The accident caused her to spiral. She stopped going to church and started smoking. Her studying lapsed and she spent more time at basketball games with boys. A lot of teenagers rebel, and Christmas definitely has a rebellious streak, but this was something darker. "I was angry," she says. "I was depressed. My world was drinking and smoking and not thinking for the day."

She got therapy. It helped her see value in her life. She took classes at Virginia Commonwealth. But she still didn't graduate. Kole recovered, eventually married and had kids. She even took a construction job as a laborer – typical Abbott toughness. But at age 21, Christmas was lost.

That's when her mom left for Baghdad as a general contractor. And Christmas decided to follow her, at 22. "I always had great respect for the military," she says.

For nearly three years, Abbott spent her days at a military laundry center in a war zone, sorting fatigues stained with blood, sweat and a lot of desert sand. Life became grueling and more than a little bit dangerous. "I remember when we were on a bus and there was an IED [improvised explosive device] in the road," she says. "I said, 'What's an IED and why can't we drive around it?' "

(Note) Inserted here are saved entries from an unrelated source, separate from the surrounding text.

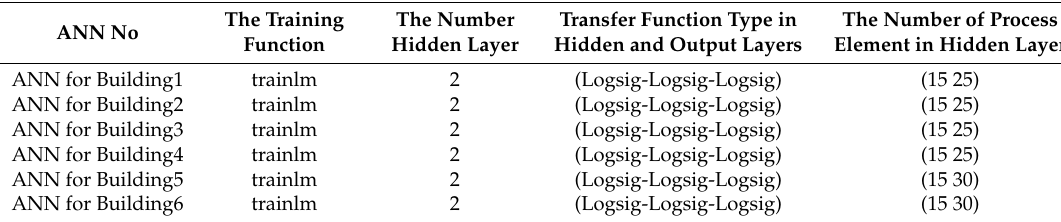
Table 6. Final topology for each ANN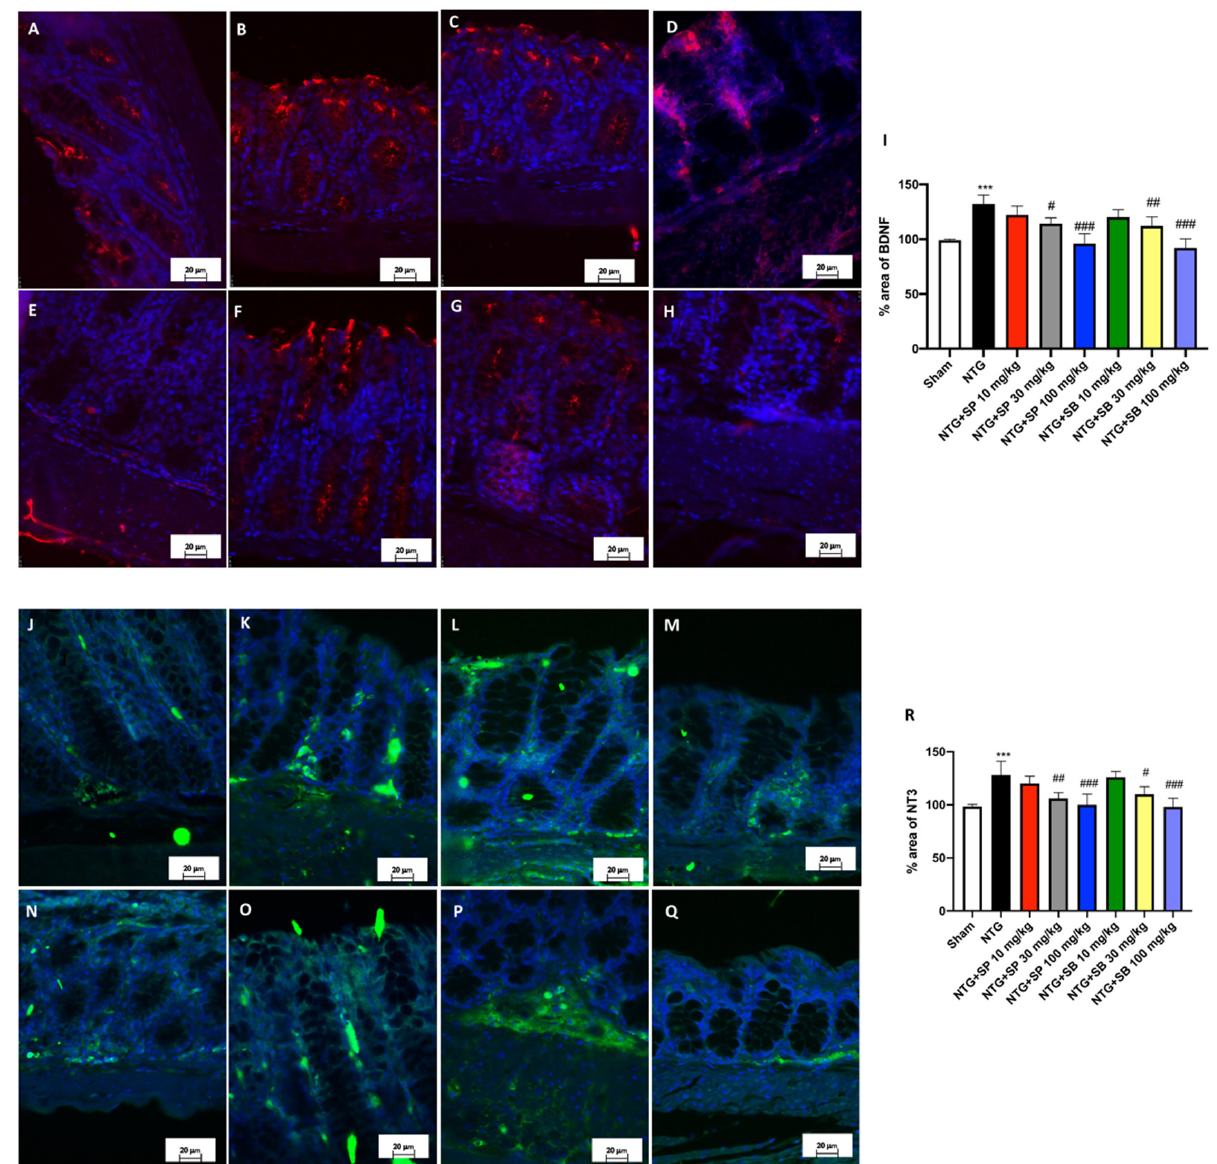
Figure 6. SCFA treatments decrease NT expression in the intestine following NTG injection. Positive NTs immunostaining is found in NTG-injected mice ( B , I ; K , R ) compared to the sham animals ( A , I ; J , R ). SCFAs of 30 mg/kg treatments ( D , G , M , P ), but most of all SCFAs of 100 mg/kg treatments ( E , N , H , Q ), reduce this positive staining. Mice treated with 10 mg/kg of SCFAs do not show any significant reduction in BDNF and NT expressions ( C , F , L , O ). Data are representative of at least three independent experiments; one-way ANOVA test. *** p < 0.001 vs. sham; # p < 0.05 vs. NTG; ## p < 0.01 vs. NTG; ### p < 0.001 vs. NTG. N = 10 mice/group for each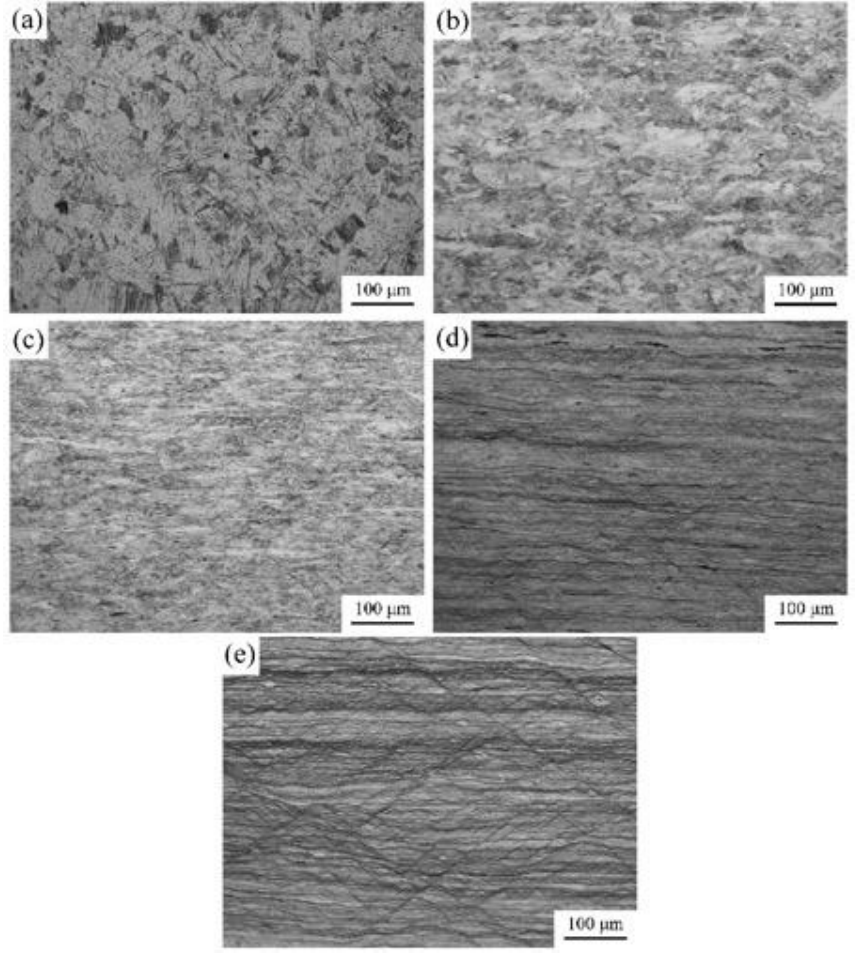
Figure 3. Microstructures of TWIP steel at various CR deformation levels: ( a ) 5%, ( b ) 25%, ( c ) 50%, ( d ) 75%, and ( e ) 88%.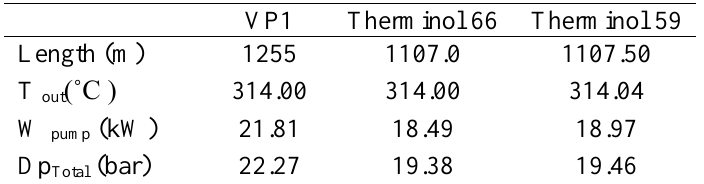
Table 4. Comparison of solar field parameters for different thermal oils considering outlet temperature of 315°C for all the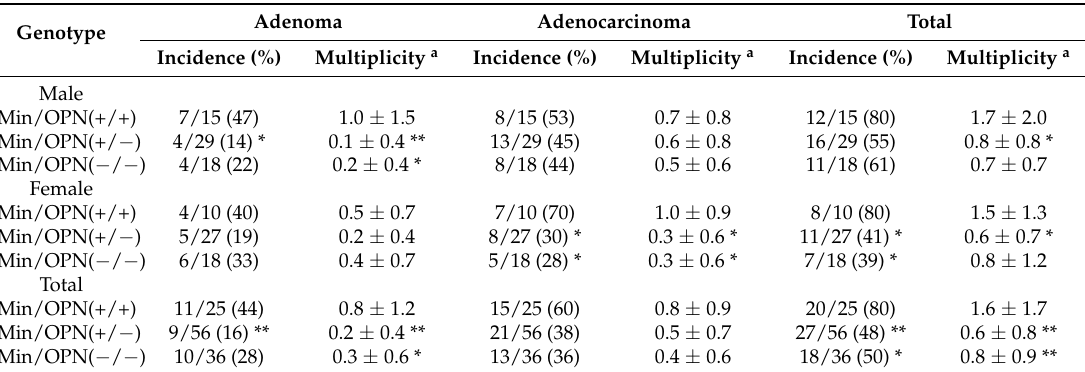
Table 2. Incidence and multiplicity of colon tumors in OPN-deficient Min mice.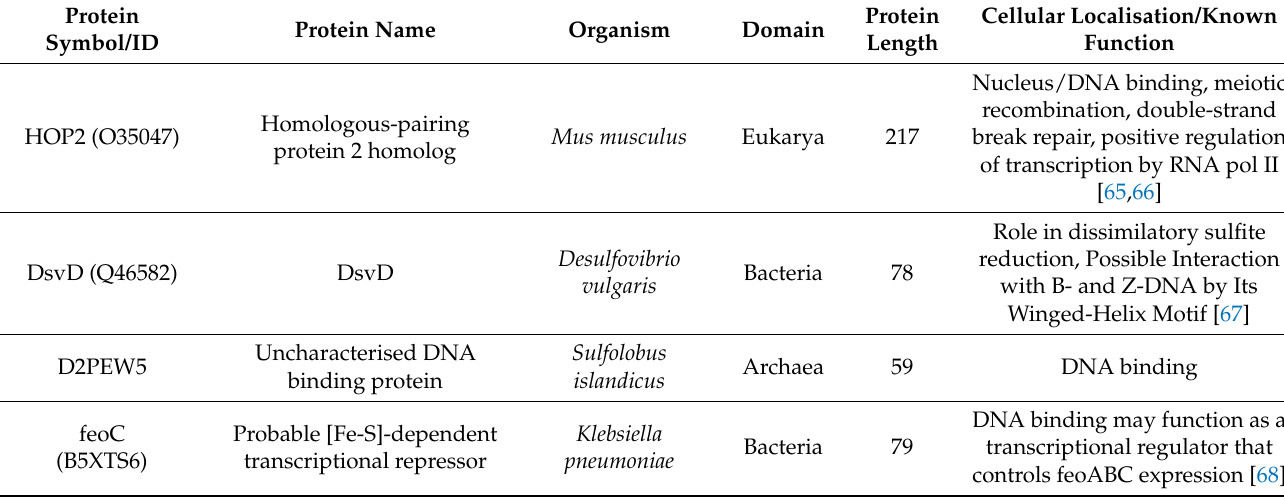
Table 2. Predicted Z-DNA/RNA binding proteins based on structural similarity to the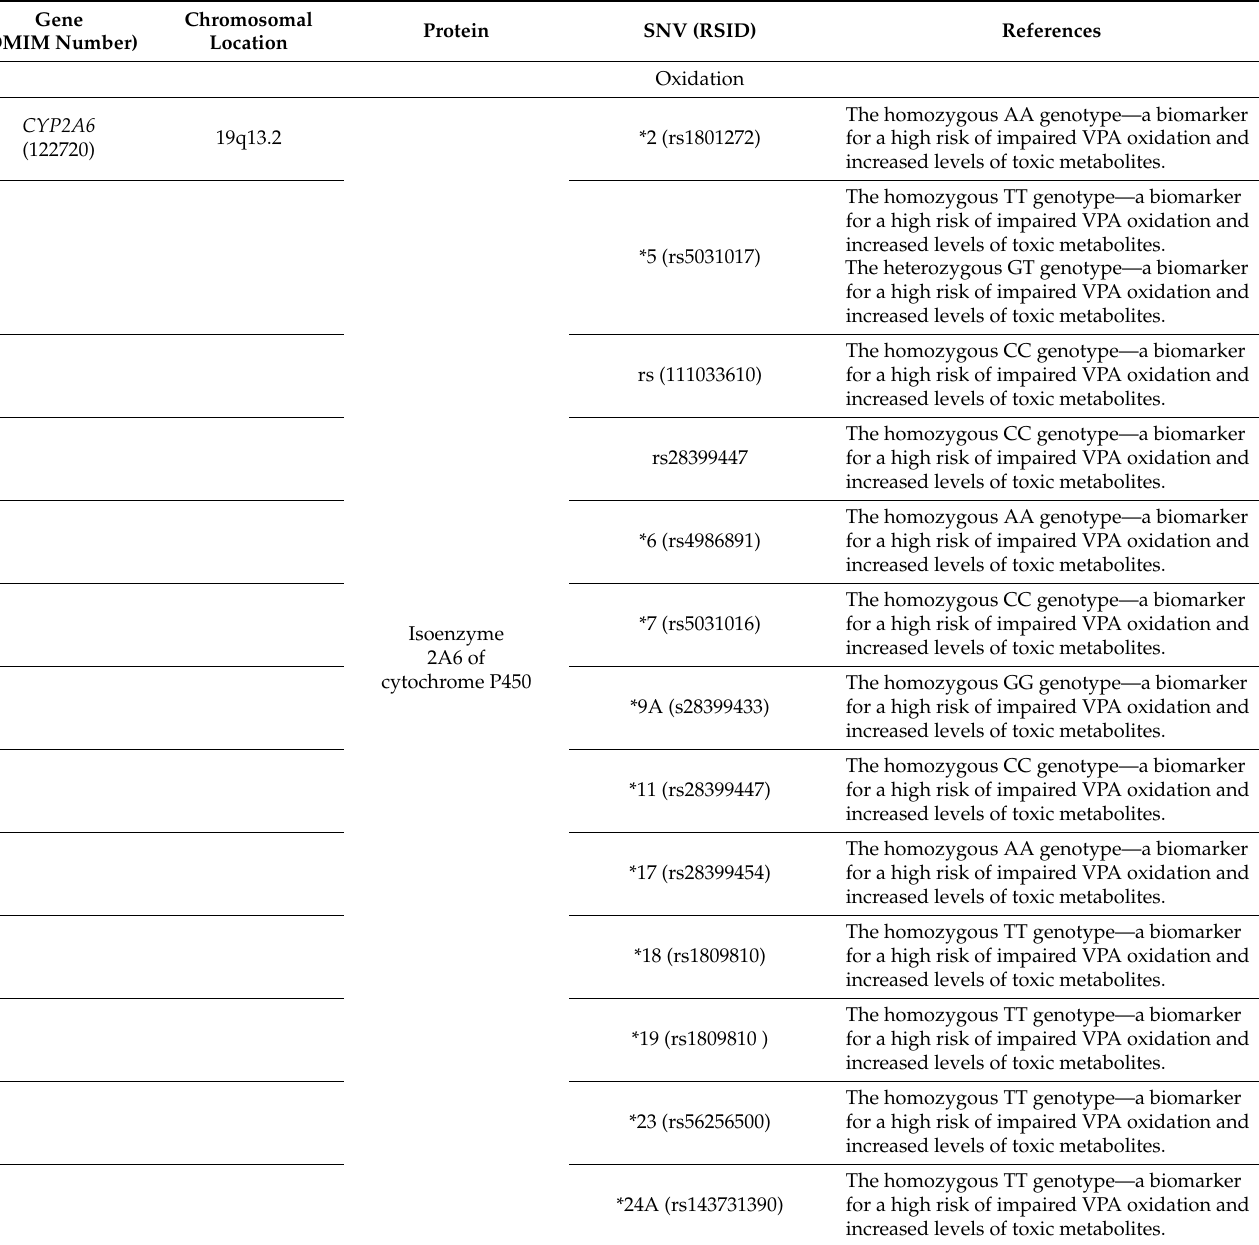
Table A1. Genetic Biomarkers of Valproic Acid Metabolism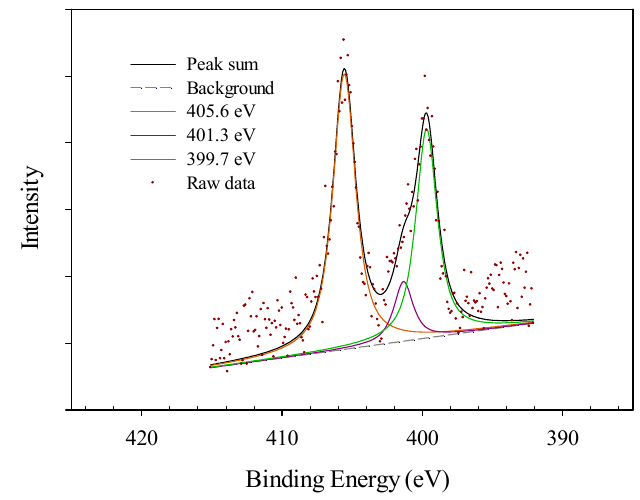
Figure 7. XPS spectra of nitrogen 1s peak for nitric acid-treated AF 5.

Christmas found a new respect for discipline because she had no other choice: She worked 12 hours a day, seven days a week. She was surrounded by men, wore "very concealing clothing and not a lot of makeup." She often slept in the laundry office. Then a soldier mentioned a workout he was doing that he thought she might be into. Christmas hadn't really been an athlete since her baseball days, but she went to take a look. And her life changed.
Skeptics in Iraq referred to it as "CircusFit" or "MonkeyFit" because it featured shirtless men swinging from bars and throwing around barbells, but CrossFit was on the verge of becoming a worldwide phenomenon. Back then, P90X was considered arduous (and let's face it, it is arduous), but CrossFit was on another level. It was designed to break the spirit and weed out the weak. "The minute you get arrogant," Abbott says, "it will smack you down." CrossFit is a workout that combines pull-ups, squats, sit-ups, lifting heavy balls – and a host of other sweat-inducing exercises – all in a short amounts. Abbott loved it. She was unafraid of all the heavy weight and soon she was throwing it around, too. She returned to the U.S. in 2007, opened her own CrossFit gym in Raleigh, and made it her career. She became one of only a few dozen "Head Trainers," which put her in a very elite group. She can clean and jerk 175 pounds, which is nearly 150 percent of her body weight.
She also got a cult following, as CrossFit fans became familiar with her six-pack abs, her cherubic smile, and the new gun tattoo on her hip. Abbott arrived in Iraq looking for an identity; she certainly found it upon her return.